Archive tar files to a different location in Perl

I am reading a directory having some archive files and uncompressing the archive files one by one.
Everything seems well however the files are getting uncompressed in the folder which has the main perl code module which is running the sub modules.
I want the archive to be generated in the folder I specify.
This is my code:
sub ExtractFile
{
#Read the folder which was copied in the output path recursively and extract if any file is compressed
my $dirpath = $_[0];
opendir(D, "$dirpath") || die "Can't open dir $dirpath: $!\n";
my #list = readdir(D);
closedir(D);
foreach my $f (#list)
{
print " \$f = $f";
if(-f $dirpath."/$f")
{
#print " File in directory $dirpath \n ";#is \$f = $f\n";
my($file_name, $file_dirname,$filetype)= fileparse($f,qr{\..*});
#print " \nThe file extension is $filetype";
#print " \nThe file name is is $file_name";
# If compressed file then extract the file
if($filetype eq ".tar" or $filetype eq ".tzr.gz")
{
my $arch_file = $dirpath."/$f";
print "\n file to be extracted is $arch_file";
my $tar = Archive::Tar->new($arch_file);
#$tar->extract() or die ("Cannot extract file $arch_file");
#mkdir($dirpath."/$file_name");
$tar->extract_file($arch_file,$dirpath."/$file_name" ) or die ("Cannot extract file $arch_file");
}
}
if(-d $dirpath."/$f")
{
if($f eq "." or $f eq "..")
{ next; }
print " Directory\n";# is $f";
ExtractFile($dirpath."/$f");
}
}
}
The method ExtractFile is called recursively to loop all the archives.

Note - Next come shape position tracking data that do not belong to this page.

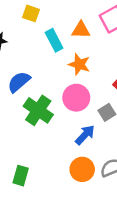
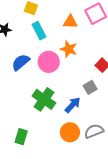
cyan rectangle: (54, 40) -> (39, 31), moved
pink circle: (76, 98) -> (49, 62), moved
green cross: (38, 110) -> (44, 99), moved

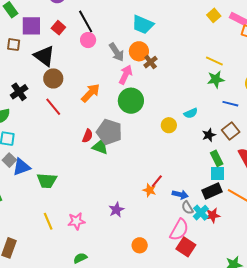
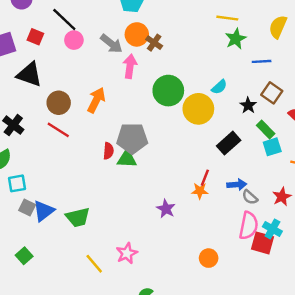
brown circle: (53, 78) -> (59, 103), moved
green circle: (131, 101) -> (168, 91), moved
yellow circle: (169, 125) -> (198, 109), size x1.6
black rectangle: (212, 191) -> (229, 143), moved
purple star: (116, 210) -> (166, 209), moved
cyan cross: (201, 213) -> (272, 229), moved

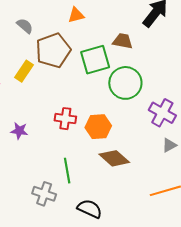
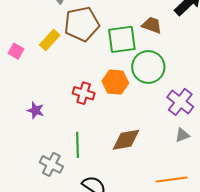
orange hexagon: (98, 127) -> (115, 82), moved
purple star: (19, 131) -> (36, 110), moved
brown diamond: (114, 158) -> (126, 140), turned -60

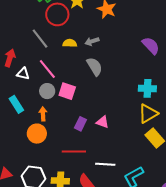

When using $tar->extract() it uncompresses in the folder which calls this method.
When I use $tar->extract_file($arch_file,$dirpath."/$file_name") I get an error :
No such file in archive: '/home/fsang/dante/workspace/output/s.tar' at /home/fsang/dante/lib/Extraction.pm line 80
Please help I have checked that path and input output there is no issue with it.
Seems some usage problem I am not aware of for $tar->extract_file().
Many thanks for anyone resolving this issue.
Regards,
Sakshi
You've misunderstood extract_file. The first parameter is the name of a file inside the archive to extract. You're passing in the path of the archive itself. You passed that to new; you don't need to pass it in again. As the error message explains, s.tar does not contain a file named /home/fsang/dante/workspace/output/s.tar, so extract_file fails.
You can get a list of files in the archive by using $tar->list_files.
A simpler solution may be to temporarily chdir to the directory you want to extract the archive into. File::pushd provides an easy way to do that.
a typo?
$tar->extract_file($arch_file,$dirpath."/$file_name" )
should probably be
$tar->extract_file($arch_file,$dirpath."/".$file_name)
$tarFile = "test.tar.gz";
$myTar = Archive::Tar->new($tarFile);
foreach my $member ($myTar->list_files())
{
my $res = $myTar->extract_file( $member , 'C:/temp/'.$member );
print "Exract error!\n" unless ($res);
}
I see a gun being brought to a Swiss Army knife fight.
Here's a *nix one-liner that does what you want:
find /source/dir -name "*.tar" -exec tar -C /target/dir -xvzf '{}' \; -print
Is there a need to write a script for this?
You aren't necessarily doing anything special other than debug lines.